Markets, Economy

Weekly Kickstart (05/09/2016-05/13/2016)

5/9/16 8:00 AM

iStock_000000499785_Small-1Stocks headed lower last week, with the S&P 500 losing 0.40 percent. This was a disappointing start to the new month which left the benchmark index up only 0.65 percent 2016-to-date and 3.46 percent below the all-time high hit roughly a year ago. For some traders, last week’s selloff was simply the beginning of the proverbial practice of “sell in May and go away,” where it is believed that holding stocks from November through April, and then switching to cash from May through October, provides investors with higher returns and lower volatility (risk) than a traditional “buy-and-hold” strategy.

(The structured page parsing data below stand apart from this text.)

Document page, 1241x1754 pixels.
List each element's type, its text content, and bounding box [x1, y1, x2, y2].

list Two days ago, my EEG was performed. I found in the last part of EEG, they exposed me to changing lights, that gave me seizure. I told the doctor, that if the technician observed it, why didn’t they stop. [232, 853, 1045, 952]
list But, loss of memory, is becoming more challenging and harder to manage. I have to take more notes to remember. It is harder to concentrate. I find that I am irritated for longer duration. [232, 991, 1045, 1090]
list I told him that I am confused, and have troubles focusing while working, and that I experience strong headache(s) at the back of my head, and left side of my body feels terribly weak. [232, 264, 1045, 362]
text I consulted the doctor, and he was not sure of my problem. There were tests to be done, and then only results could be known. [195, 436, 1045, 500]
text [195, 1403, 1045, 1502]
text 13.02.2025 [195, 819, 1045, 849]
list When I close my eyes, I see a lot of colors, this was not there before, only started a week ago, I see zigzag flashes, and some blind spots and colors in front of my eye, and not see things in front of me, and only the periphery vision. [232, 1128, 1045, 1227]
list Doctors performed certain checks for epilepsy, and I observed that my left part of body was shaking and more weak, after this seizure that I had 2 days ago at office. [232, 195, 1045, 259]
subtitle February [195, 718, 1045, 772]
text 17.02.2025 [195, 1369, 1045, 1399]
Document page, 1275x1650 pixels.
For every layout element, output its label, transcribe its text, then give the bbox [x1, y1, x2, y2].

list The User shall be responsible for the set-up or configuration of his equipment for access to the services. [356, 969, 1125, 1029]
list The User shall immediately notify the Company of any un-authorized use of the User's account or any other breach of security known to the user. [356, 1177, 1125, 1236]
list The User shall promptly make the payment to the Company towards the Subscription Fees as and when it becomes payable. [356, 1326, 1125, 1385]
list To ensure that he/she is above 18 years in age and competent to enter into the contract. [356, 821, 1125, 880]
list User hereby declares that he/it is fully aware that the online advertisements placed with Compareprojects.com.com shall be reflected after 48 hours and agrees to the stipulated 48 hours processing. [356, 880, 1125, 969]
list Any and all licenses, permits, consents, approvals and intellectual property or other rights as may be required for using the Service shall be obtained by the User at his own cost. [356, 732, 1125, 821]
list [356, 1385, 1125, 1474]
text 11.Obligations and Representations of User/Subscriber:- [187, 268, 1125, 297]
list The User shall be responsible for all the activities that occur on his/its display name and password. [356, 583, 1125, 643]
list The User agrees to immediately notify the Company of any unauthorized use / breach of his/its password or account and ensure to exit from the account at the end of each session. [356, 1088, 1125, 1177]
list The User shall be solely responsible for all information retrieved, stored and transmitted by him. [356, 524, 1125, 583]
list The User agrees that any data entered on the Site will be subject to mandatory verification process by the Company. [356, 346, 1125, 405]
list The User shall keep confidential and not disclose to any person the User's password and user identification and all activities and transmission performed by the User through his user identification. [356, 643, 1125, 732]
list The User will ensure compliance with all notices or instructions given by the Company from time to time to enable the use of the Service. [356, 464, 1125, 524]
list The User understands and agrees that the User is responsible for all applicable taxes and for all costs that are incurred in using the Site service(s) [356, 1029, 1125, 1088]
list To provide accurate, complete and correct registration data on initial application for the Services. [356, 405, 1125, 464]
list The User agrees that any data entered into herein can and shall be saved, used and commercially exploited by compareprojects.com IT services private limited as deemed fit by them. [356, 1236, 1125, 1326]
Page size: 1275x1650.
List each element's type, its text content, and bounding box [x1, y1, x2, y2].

It is not surprising that this seasonal trading behavior occurs because going back to 1928, the November through April interval is the strongest 6-month period of the year in terms of performance for the S&P 500, according to Bank of America Merrill Lynch. However, simply holding cash for the other half of the year may not necessarily be an optimal strategy because the May through October period was still positive for the S&P 500 63.6 percent of the time since 1928, with average and median returns of 1.96 percent and 3.18 percent, respectively. More importantly, retirement investors should really be focused on returns over longer time horizons and encouragingly, the S&P 500 has generated a positive annual return for 27 of the past 36 years. Moreover, persistent participation in the stock market, along with dollar-cost averaging, can help investors turn large drawdowns into opportunities and in turn better prepare them for a financially secure retirement. As always, we are here to help with any questions you may have.


To recap what we learned about the economy last week, the positives included that the U.S. trade deficit narrowed, consumer borrowing surged, motor vehicle sales jumped, small business job creation firmed, labor market confidence improved, factory orders growth lifted, activity in the services sector continued to rebound, and workers’ average hourly earnings increased. As for the negatives, mortgage and refinance applications declined, construction spending cooled, activity in the manufacturing sector expanded at a slower rate, U.S. productivity growth in the first quarter remained sluggish, consumer sentiment softened, corporate layoff announcements spiked, the number of Americans making first-time claims for unemployment benefits climbed to a 5-week high, and overall payroll growth in this country moderated. This week the pace of economic data slows down considerably but there are still several important reports on retail sales, consumers, and employment scheduled to be released, along with the latest reading on small business owner sentiment from the National Federation of Independent Business (NFIB) due out tomorrow morning.